FROM READERS: Help your children find the right role models

Friday, January 24, 2014 | 5:55 p.m. CST; updated 7:15 p.m. CST, Tuesday, January 28, 2014

Jimi and Cristi Cook teach veterinary medicine at MU and are the co-founders of nonprofit organization Be the Change Volunteers. They wrote this article for ColumbiaFAVS, where they are regular contributors.

In his controversial Nike-sponsored commercial created in 1993, Charles Barkley told the world that he was not a role model, he was not paid to be a role model, and he should not raise our kids — parents should raise their kids.

While we strongly agree with “Sir Charles” that parents should raise their kids and should be great role models for their children and other young people, that does not let him off the hook. Like it or not, paid for it or not, professional and collegiate athletes, recording artists and other celebrities are role models for millions of young, and not-so-young, people. Taking all the fame, glory, money and other benefits of celebrity without taking the responsibility that goes with it seems hypocritical, evasive and disingenuous.

Instead of saying, “Don’t look up to me because you cannot be me,” how about being a person that deserves being looked up to and modeled in those kids’ lives — whatever they become? Is what they become or who they become more important?

Please don’t misinterpret what we are saying. Parents definitely should be the primary role models, and parents definitely should help their kids decide which other people should and shouldn’t be role models. But, parents aren’t always in the picture, and the fact of the matter is that kids will always be star struck and look to people who can dunk a basketball instead of their parents when deciding how to act, what to say and what to do much more than we all would like.

So, the cop-out approach of saying, “I am not a role model,” which appears to be an epidemic in our society, is not realistic.

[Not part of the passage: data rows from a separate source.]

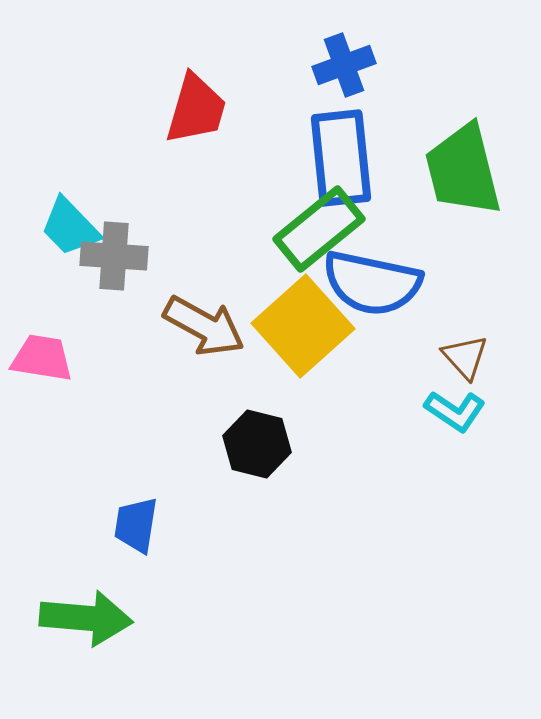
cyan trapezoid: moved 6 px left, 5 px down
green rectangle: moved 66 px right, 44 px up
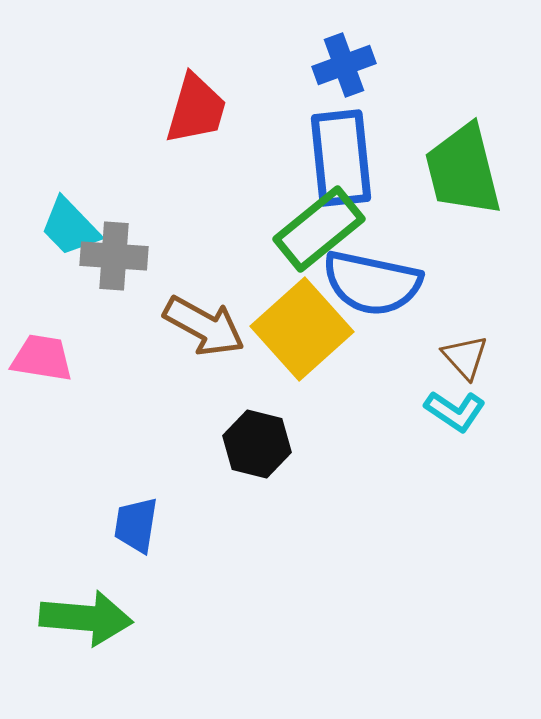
yellow square: moved 1 px left, 3 px down
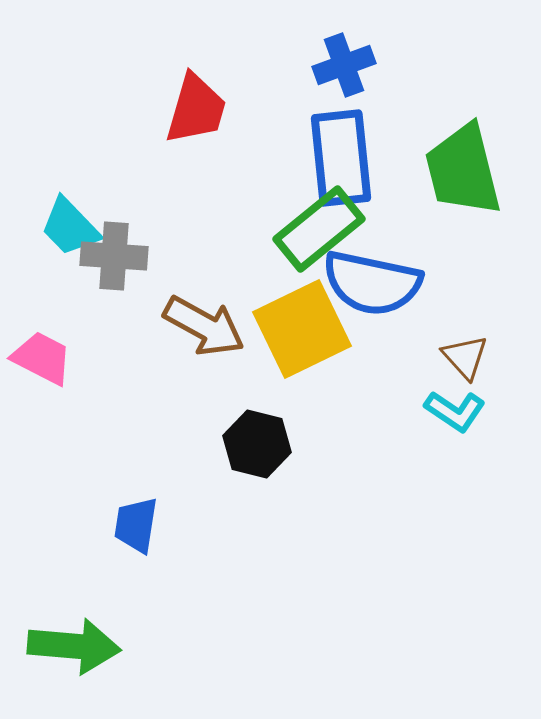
yellow square: rotated 16 degrees clockwise
pink trapezoid: rotated 18 degrees clockwise
green arrow: moved 12 px left, 28 px down
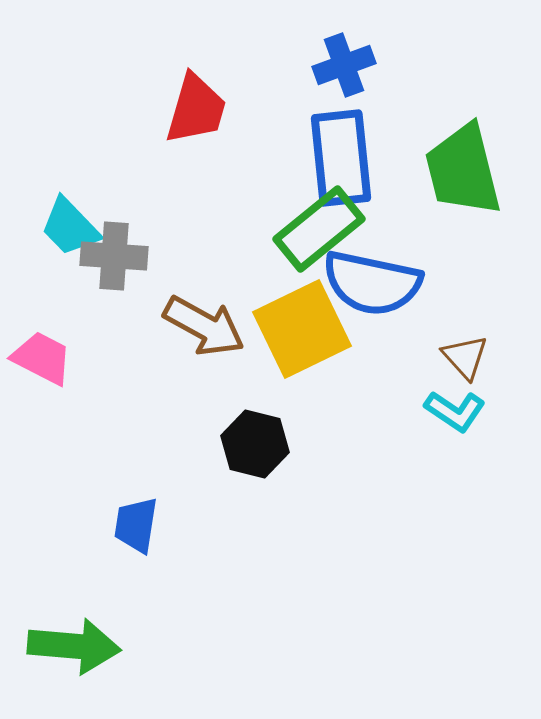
black hexagon: moved 2 px left
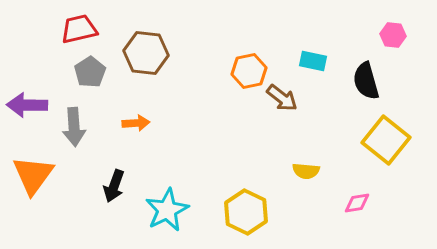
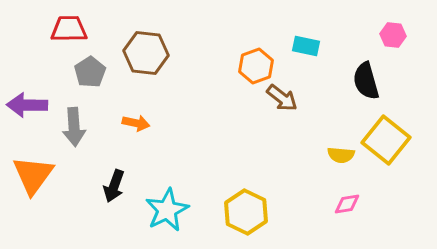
red trapezoid: moved 10 px left; rotated 12 degrees clockwise
cyan rectangle: moved 7 px left, 15 px up
orange hexagon: moved 7 px right, 5 px up; rotated 8 degrees counterclockwise
orange arrow: rotated 16 degrees clockwise
yellow semicircle: moved 35 px right, 16 px up
pink diamond: moved 10 px left, 1 px down
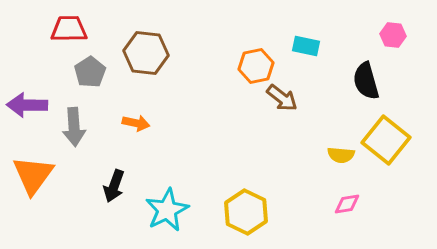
orange hexagon: rotated 8 degrees clockwise
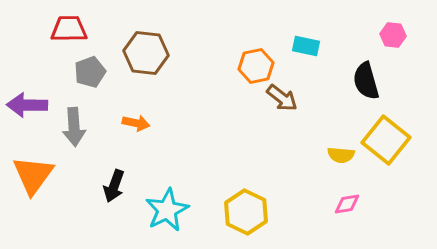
gray pentagon: rotated 12 degrees clockwise
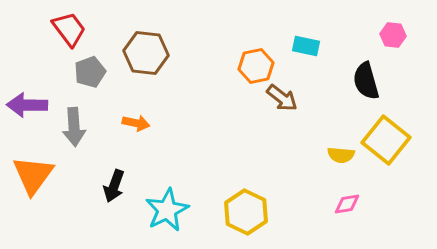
red trapezoid: rotated 54 degrees clockwise
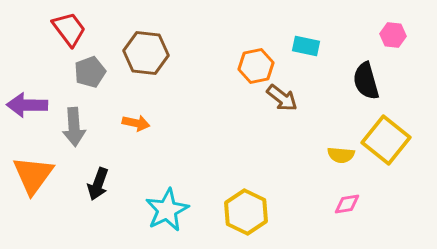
black arrow: moved 16 px left, 2 px up
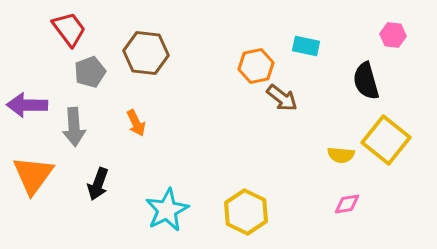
orange arrow: rotated 52 degrees clockwise
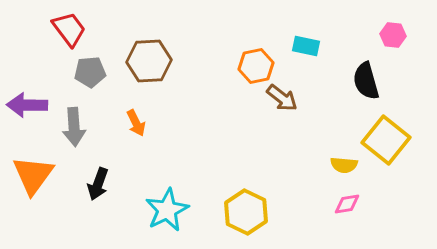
brown hexagon: moved 3 px right, 8 px down; rotated 9 degrees counterclockwise
gray pentagon: rotated 16 degrees clockwise
yellow semicircle: moved 3 px right, 10 px down
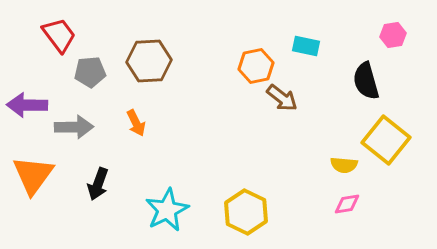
red trapezoid: moved 10 px left, 6 px down
pink hexagon: rotated 15 degrees counterclockwise
gray arrow: rotated 87 degrees counterclockwise
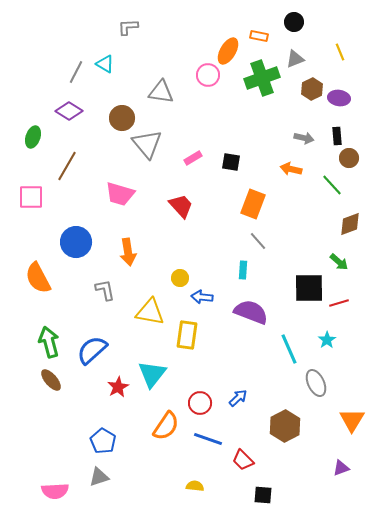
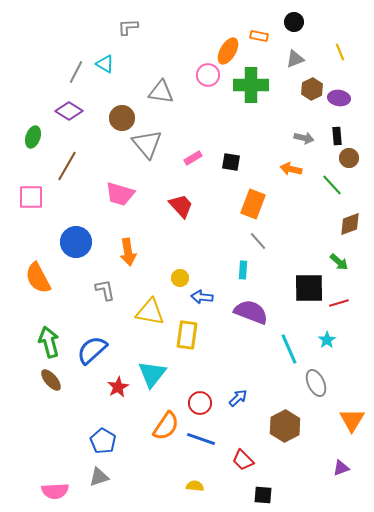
green cross at (262, 78): moved 11 px left, 7 px down; rotated 20 degrees clockwise
blue line at (208, 439): moved 7 px left
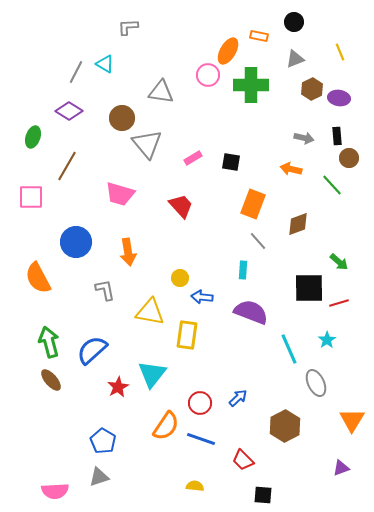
brown diamond at (350, 224): moved 52 px left
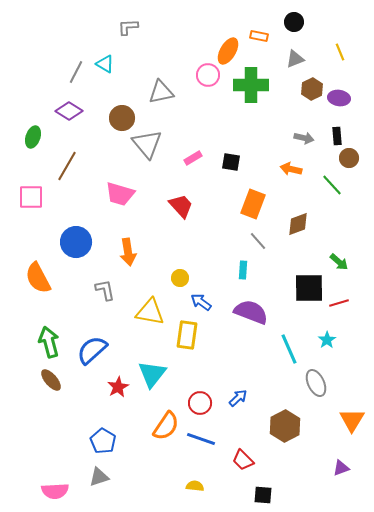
gray triangle at (161, 92): rotated 20 degrees counterclockwise
blue arrow at (202, 297): moved 1 px left, 5 px down; rotated 30 degrees clockwise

The good news is that being a great role model as an athlete, rock star or movie star is possible. We are not going to name names, but we can all think of several celebrities who are classy, humble and polite. We see big-time athletes who hand the ball to the referee after scoring a touchdown, raise their hand when they commit a foul or help their opponent up after a collision. We hear stars who convincingly credit God, family and colleagues for their performance, abilities and opportunities rather than spewing narcissistic rants regarding their personal greatness and superiority. Even the most competitive trash-talker among us respects the “good guys” and wishes our kids would be like them, don’t we?

So, how do we cure this epidemic? Is there anything we can do?

The media promote it, sponsors reward it and we all watch it and enable it. To be honest, we are not sure it can be cured, but think there are things we can do to “vaccinate” our kids against it.

Talk to them about who are and who are not good role models. Support good role models in your attendance, viewing and purchasing choices. Maybe even turn the television off when the “viruses are spreading.” And, yes, as Sir Charles suggested, be the everyday, consistent, strong role models our kids need!

As our dear friend Grant points out, though, remember that none of us are perfect role models, but we can even use those faults and failures to help vaccinate those who look up to us against making the same mistakes if we are honest with ourselves and them and “coach ’em up” right.